A Ordem Econômica na Constituição Federal de 1988: Um Modelo Compósito e Socialmente Dirigido
1. Introdução: Compreendendo a Ordem Econômica Brasileira.
Caio Cesar da Silva Oliveira
Mestre em Direito pela Universidade Federal do Rio Grande do Sul (UFRGS)
Advogado inscrito na OAB sob o nº 132.362.
A Constituição Federal de 1988 estabelece um arcabouço normativo que transcende a mera organização política, delineando sua Ordem Econômica com características essencialmente sociais. Longe de ser um sistema puramente liberal ou estatista, o modelo constitucional brasileiro emerge como um arranjo compósito, fruto de intensos debates ideológicos e da busca por um equilíbrio entre a eficiência do mercado e a imperatividade da justiça social. Este documento se propõe a explorar a complexidade da Ordem Econômica na Carta Magna de 1988, analisando seus fundamentos, princípios e a dinâmica entre eles, bem como a constante interação entre o Direito Econômico Constitucional e a realidade social, na busca pelo estabelecimento de um panorama jurídico contemporâneo adequado para Empresários e Investidores.
A relevância do estudo reside na compreensão de que a Constituição Econômica não é estática; ela reflete as tensões e os valores de uma sociedade em constante evolução. Portanto, a interpretação e a aplicação de seus preceitos são essenciais para a concretização de um desenvolvimento nacional equilibrado e inclusivo. A análise aqui empreendida busca refletir as nuances e as contradições intrínsecas a esse modelo, reconhecendo que a Ordem Econômica Brasileira é, fundamentalmente, dirigente, que impõe ao Estado e à sociedade a responsabilidade de construir uma realidade econômica justa.
2. A Evolução Histórica da Constituição Econômica no Brasil.
A preocupação com o delineamento de uma Ordem Econômica no Brasil não é recente, remontando à Constituição de 1934. Inspirada pelo modelo de Weimar, essa Carta Magna foi pioneira ao fixar princípios para a economia e preceitos protetores do trabalhador, inaugurando um intervencionismo estatal. Esse papel se acentuou sob a Constituição de 1937, que, embora nominalmente corporativista, pavimentou o caminho para uma atuação estatal mais incisiva, impulsionada pelas crises econômicas globais e pela depreciação do café. A era Vargas, com a criação de empresas estatais e o controle sindical, demonstrou o potencial do Estado como agente transformador.
---*---
EXERCÍCIO PROPOSTO: No texto sobre a Ordem Econômica, em que modelo se inspirou a Constituição de 1934?
---*---
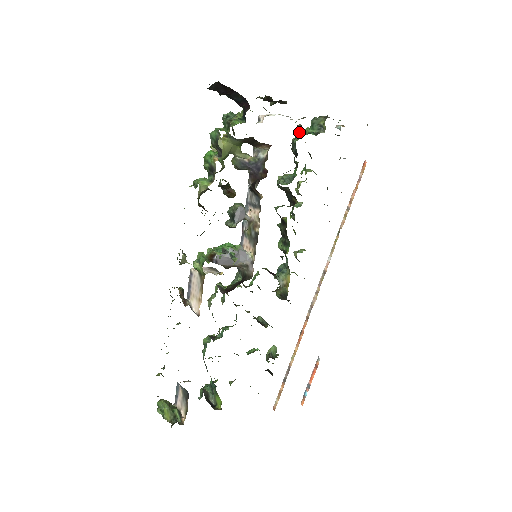
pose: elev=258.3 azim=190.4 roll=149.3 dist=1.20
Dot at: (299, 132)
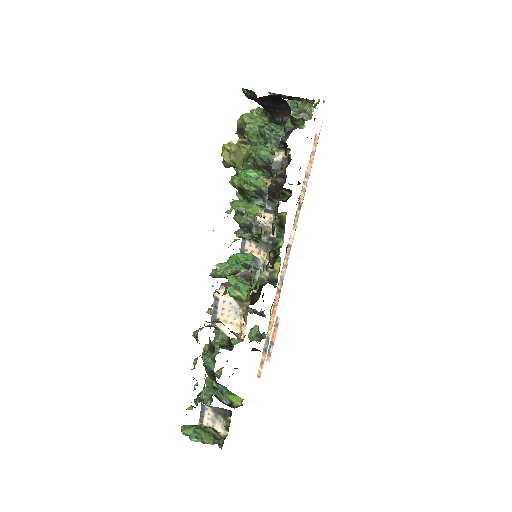
Dot at: occluded
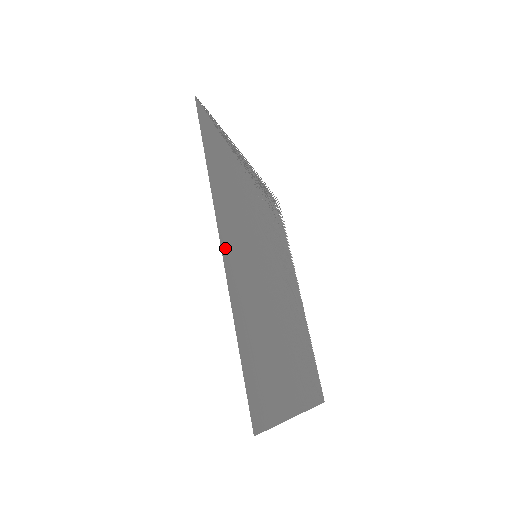
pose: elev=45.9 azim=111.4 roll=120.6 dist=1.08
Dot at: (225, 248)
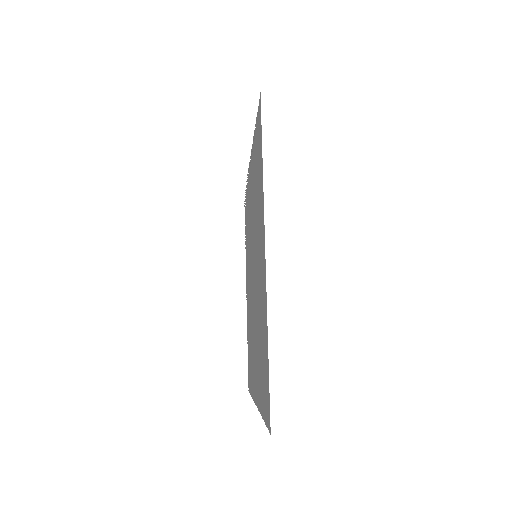
Dot at: occluded
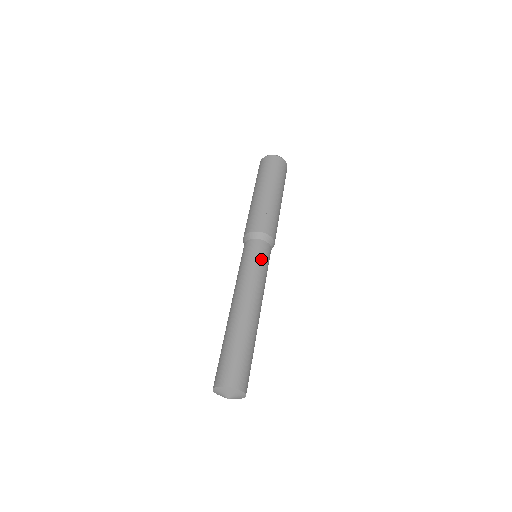
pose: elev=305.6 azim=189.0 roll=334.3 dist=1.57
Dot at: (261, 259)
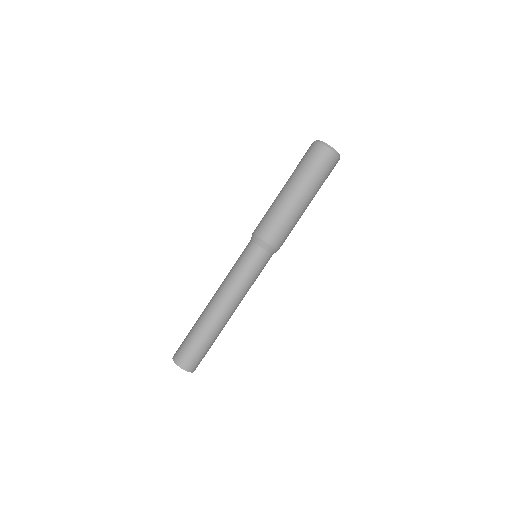
Dot at: (252, 268)
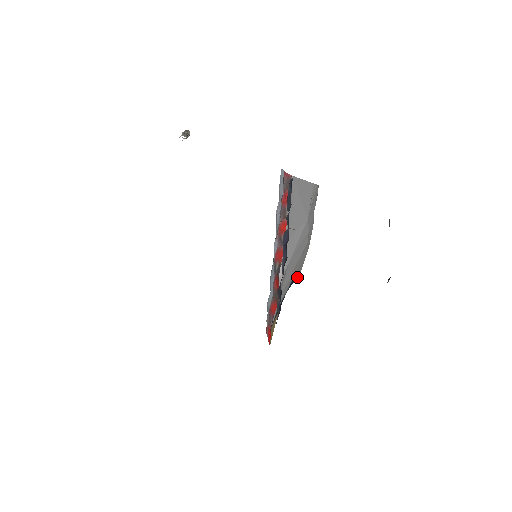
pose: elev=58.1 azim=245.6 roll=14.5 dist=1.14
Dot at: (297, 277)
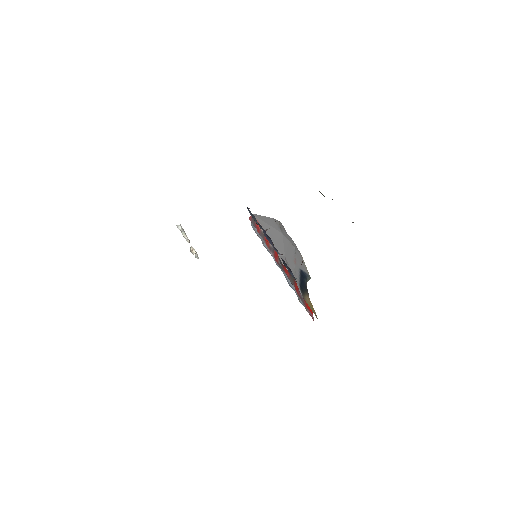
Dot at: (306, 273)
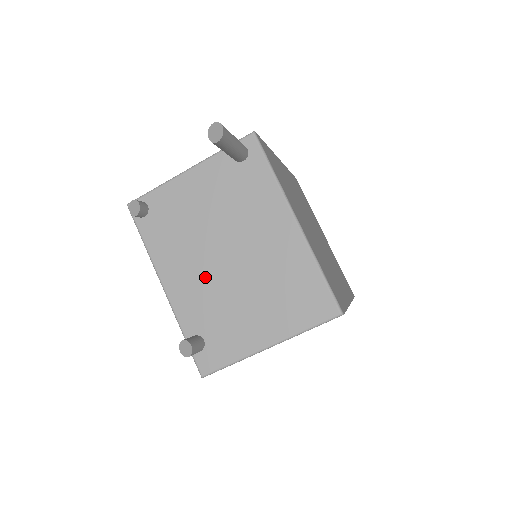
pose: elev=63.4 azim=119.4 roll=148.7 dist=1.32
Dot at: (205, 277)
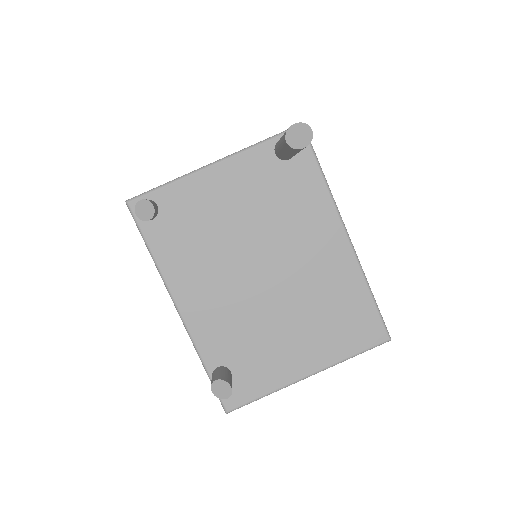
Dot at: (234, 298)
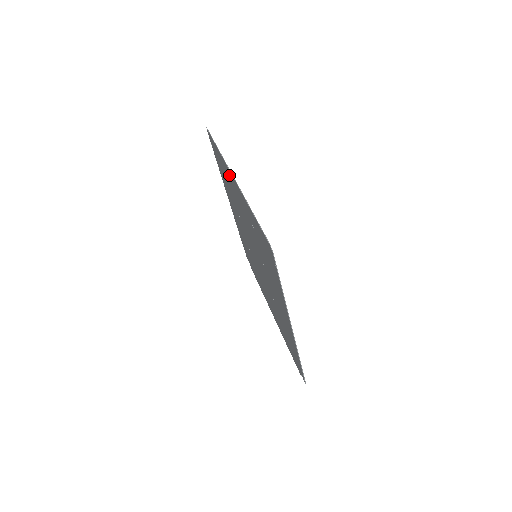
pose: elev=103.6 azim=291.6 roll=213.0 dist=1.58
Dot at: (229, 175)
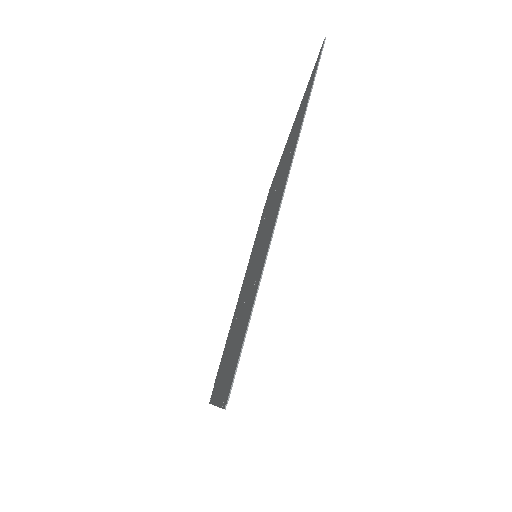
Dot at: (288, 167)
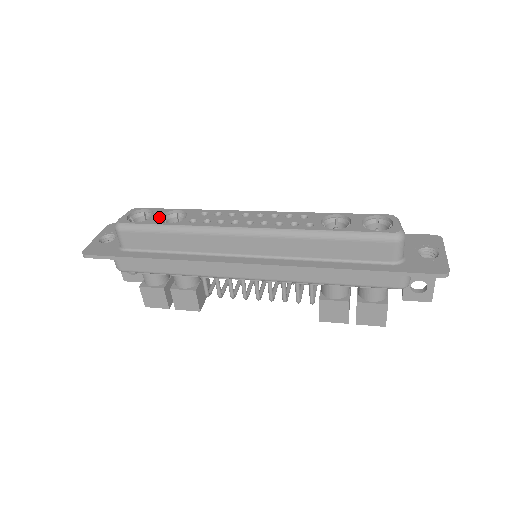
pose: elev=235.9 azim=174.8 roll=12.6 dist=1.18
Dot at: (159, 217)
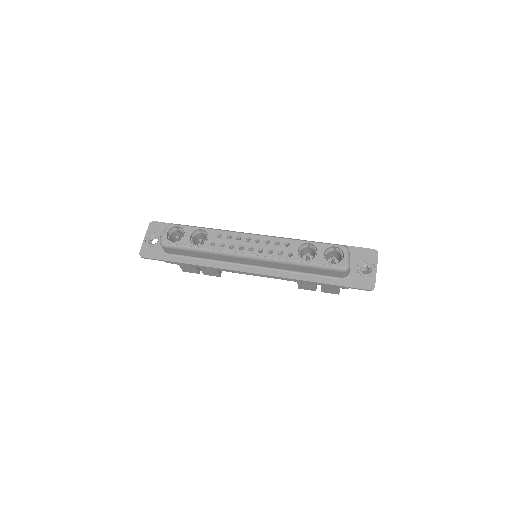
Dot at: (189, 238)
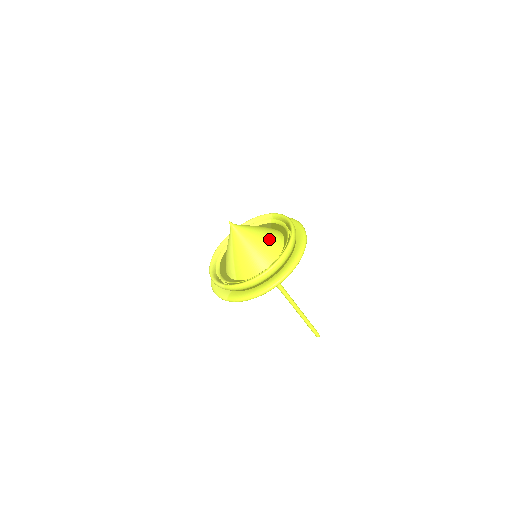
---*---
SOLUÇÃO DO PROBLEMA: No modelo de Weimar.